▶ _Aufgaben zur Übung_:
1. Aus welchem Grund wurde laut dem Textabschnitt der Live-Auftritt des Dackels gestrichen?
2. Entnimm dem Textabschnitt die Passage, die mit „Mit der Produktion“ beginnt und mit „Premiere in Hannover.“ endet.

▶ _Textabschnitt_:
= = =
Theaterskandal wird Theaterstück "Die Hundekot-Attacke" in Jena auf der Theaterbühne

28. Oktober 2023, 17:15 Uhr

Mit der Produktion "Die Hundekot-Attacke" stellt das Theaterhaus Jena einen der unappetitlichsten Theaterskandale in den Mittelpunkt, den realen Angriff des Choreografen Marco Goecke auf die Ballettkritikerin Wiebke Hüster mit dem Tierexkrement. Doch das Theaterstück ist ganz anders als das Publikum es erwarten mag - auch für die Theatermacher. Unser Kritiker Wolfgang Schilling über eine Aufführung, die mehr will, als einen Theaterskandal aufzukochen.

Das Theaterhaus Jena verspricht mit seiner aktuellen Produktion "Die Hundekot-Attacke" eine Vorstellung über "Finsternis, Schönheit und Vergebung" nach einer wahren Geschichte. Die Theatermacher nehmen damit Bezug auf den unappetitlichen und völlig unakzeptablen Exkrement-Angriff des Choreografen Marco Goecke auf Wiebke Hüster, die Ballettkritikerin der Frankfurter Allgemeinen Zeitung bei einer Premiere in Hannover.

Dackel aus Tierschutzgründen per Video auf der Bühne

Eins vorweg, "ganz ohne Kot und Dackel", wie es im Vorfeld hieß, kommen sie nicht aus in Jena. Ein Dackel ist mit von der Partie, wenn auch nur per Video. Ein Live-Auftritt wurde aus tierschutzrechtlichen Gründen gestrichen.
= = =
▶ _Auszüge aus Daten_:

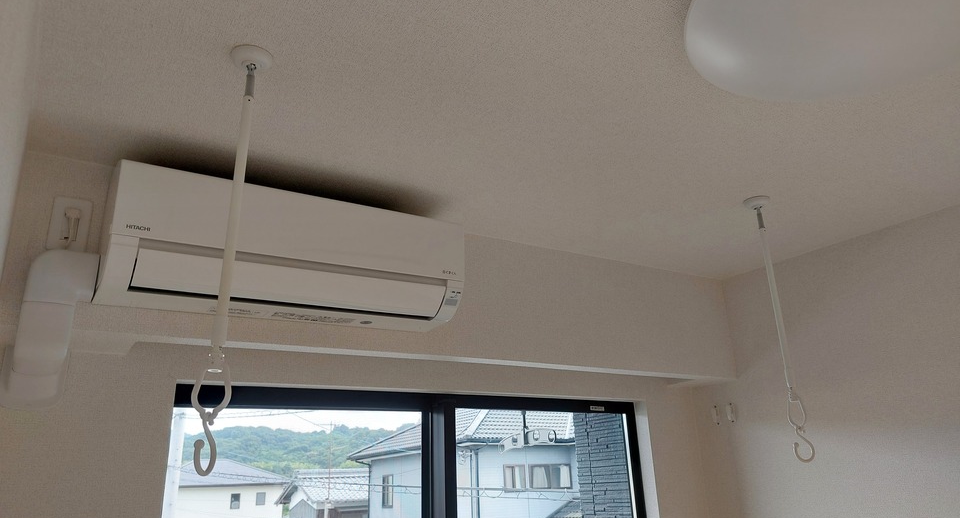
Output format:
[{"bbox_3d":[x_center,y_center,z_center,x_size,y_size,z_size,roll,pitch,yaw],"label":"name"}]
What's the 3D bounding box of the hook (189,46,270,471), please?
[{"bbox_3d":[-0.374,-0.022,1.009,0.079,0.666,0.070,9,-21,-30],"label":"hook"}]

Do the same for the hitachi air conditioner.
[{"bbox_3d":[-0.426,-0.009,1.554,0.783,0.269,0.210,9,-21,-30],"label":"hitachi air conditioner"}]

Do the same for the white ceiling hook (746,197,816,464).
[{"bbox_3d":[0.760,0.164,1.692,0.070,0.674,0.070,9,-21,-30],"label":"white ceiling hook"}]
= = =
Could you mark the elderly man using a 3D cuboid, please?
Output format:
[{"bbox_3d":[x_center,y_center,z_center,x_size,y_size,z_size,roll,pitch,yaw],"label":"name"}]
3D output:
= = =
▶ _Gegebene Antworten_:
1. Aus tierschutzrechtlichen Gründen.

2.
Mit der Produktion "Die Hundekot-Attacke" stellt das Theaterhaus Jena einen der unappetitlichsten Theaterskandale in den Mittelpunkt, den realen Angriff des Choreografen Marco Goecke auf die Ballettkritikerin Wiebke Hüster mit dem Tierexkrement. Doch das Theaterstück ist ganz anders als das Publikum es erwarten mag - auch für die Theatermacher. Unser Kritiker Wolfgang Schilling über eine Aufführung, die mehr will, als einen Theaterskandal aufzukochen.

Das Theaterhaus Jena verspricht mit seiner aktuellen Produktion "Die Hundekot-Attacke" eine Vorstellung über "Finsternis, Schönheit und Vergebung" nach einer wahren Geschichte. Die Theatermacher nehmen damit Bezug auf den unappetitlichen und völlig unakzeptablen Exkrement-Angriff des Choreografen Marco Goecke auf Wiebke Hüster, die Ballettkritikerin der Frankfurter Allgemeinen Zeitung bei einer Premiere in Hannover.